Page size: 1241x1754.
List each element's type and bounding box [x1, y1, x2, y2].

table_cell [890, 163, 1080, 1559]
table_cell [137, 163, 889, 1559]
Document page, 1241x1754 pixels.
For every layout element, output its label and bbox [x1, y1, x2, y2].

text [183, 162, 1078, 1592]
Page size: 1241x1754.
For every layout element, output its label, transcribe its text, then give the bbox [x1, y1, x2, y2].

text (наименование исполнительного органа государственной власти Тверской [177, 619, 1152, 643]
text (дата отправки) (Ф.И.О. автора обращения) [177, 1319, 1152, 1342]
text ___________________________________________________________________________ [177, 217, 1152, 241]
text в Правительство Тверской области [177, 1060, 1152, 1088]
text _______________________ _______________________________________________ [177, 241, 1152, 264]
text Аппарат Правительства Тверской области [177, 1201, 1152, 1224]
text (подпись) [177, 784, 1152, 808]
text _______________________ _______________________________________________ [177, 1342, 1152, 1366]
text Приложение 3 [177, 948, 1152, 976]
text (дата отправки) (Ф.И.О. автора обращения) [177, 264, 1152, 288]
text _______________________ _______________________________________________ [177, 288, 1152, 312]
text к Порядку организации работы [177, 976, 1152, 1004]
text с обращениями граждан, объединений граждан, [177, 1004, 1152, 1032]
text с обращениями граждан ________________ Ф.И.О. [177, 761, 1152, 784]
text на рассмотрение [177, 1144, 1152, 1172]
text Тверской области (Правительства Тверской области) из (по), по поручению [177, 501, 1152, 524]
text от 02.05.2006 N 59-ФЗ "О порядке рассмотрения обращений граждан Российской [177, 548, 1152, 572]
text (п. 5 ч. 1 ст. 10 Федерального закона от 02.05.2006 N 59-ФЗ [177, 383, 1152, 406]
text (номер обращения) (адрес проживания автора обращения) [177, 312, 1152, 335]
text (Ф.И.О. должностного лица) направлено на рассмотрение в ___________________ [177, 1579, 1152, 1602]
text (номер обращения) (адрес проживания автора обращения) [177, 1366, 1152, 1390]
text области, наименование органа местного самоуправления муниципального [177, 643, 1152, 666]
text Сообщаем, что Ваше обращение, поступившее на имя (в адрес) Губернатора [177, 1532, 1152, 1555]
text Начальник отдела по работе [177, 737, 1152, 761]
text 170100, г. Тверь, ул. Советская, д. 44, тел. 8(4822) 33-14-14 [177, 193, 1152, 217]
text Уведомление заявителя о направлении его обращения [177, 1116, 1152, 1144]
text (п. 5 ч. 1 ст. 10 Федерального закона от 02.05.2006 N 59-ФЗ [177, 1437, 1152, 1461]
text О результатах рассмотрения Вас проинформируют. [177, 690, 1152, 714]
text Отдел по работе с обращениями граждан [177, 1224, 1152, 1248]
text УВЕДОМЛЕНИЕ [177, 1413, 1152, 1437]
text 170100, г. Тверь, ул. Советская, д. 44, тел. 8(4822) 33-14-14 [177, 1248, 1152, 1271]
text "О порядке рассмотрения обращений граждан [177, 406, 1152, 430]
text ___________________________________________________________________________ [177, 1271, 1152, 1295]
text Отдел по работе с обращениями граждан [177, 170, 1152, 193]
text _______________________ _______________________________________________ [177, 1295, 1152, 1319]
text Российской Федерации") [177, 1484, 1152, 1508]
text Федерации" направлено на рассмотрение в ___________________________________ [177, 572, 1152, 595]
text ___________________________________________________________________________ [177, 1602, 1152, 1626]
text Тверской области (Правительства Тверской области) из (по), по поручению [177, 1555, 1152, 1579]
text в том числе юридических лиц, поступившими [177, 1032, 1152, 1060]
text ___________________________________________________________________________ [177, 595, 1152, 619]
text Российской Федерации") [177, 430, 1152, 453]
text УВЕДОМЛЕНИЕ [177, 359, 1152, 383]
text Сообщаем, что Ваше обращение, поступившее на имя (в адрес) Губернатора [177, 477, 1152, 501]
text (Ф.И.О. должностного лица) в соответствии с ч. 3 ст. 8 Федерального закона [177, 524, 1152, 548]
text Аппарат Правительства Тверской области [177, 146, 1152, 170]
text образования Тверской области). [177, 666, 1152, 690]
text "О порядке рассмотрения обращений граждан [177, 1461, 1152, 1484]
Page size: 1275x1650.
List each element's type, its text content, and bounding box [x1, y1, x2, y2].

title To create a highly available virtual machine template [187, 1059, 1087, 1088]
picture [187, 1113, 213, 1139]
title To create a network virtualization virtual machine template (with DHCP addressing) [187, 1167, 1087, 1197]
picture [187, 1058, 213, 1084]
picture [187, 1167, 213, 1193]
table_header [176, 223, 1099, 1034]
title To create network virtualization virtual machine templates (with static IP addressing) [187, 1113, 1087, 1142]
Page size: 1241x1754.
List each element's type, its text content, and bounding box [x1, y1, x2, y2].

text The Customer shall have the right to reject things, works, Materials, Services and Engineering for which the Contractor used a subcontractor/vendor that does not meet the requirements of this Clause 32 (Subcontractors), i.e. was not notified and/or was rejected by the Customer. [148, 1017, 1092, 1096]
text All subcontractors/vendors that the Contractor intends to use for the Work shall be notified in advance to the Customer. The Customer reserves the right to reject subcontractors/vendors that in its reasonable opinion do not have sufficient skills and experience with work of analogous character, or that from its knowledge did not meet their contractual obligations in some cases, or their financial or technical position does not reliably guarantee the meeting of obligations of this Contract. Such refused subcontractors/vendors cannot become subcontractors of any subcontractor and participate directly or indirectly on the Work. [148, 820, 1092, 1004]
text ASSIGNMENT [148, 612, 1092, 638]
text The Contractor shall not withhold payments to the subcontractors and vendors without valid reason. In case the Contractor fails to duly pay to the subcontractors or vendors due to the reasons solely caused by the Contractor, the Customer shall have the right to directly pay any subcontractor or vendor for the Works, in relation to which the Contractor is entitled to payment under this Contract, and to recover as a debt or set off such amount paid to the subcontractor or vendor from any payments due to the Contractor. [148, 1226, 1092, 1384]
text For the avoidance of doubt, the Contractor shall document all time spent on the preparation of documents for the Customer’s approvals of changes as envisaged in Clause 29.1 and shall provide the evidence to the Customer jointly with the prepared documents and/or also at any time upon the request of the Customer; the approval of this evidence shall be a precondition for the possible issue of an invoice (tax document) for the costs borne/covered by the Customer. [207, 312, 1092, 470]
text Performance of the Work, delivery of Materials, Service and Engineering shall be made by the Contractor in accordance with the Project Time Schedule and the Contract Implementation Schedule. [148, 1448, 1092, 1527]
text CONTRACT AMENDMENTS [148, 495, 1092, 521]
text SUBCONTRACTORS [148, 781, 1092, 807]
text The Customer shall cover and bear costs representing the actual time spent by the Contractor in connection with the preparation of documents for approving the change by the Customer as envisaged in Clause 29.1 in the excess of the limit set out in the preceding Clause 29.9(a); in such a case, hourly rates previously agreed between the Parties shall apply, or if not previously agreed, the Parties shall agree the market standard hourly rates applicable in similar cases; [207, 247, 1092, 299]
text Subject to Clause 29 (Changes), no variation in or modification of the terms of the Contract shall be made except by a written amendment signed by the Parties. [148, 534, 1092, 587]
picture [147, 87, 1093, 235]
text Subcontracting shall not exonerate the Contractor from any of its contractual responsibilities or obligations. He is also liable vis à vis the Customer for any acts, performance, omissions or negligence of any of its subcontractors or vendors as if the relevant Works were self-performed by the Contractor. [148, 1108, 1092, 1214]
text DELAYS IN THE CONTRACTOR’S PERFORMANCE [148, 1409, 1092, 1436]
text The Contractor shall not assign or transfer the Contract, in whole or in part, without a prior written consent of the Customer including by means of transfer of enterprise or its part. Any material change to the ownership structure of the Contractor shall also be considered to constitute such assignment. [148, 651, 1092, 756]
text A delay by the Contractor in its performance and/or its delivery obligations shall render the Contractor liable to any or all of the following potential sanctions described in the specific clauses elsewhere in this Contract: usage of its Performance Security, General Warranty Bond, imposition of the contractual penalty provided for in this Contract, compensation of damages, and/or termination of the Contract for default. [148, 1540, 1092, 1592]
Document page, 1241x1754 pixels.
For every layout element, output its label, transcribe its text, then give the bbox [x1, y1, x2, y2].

Assignment →
Find every line in the listing that has the string "written", then give the count by itself.

Solved problem →
2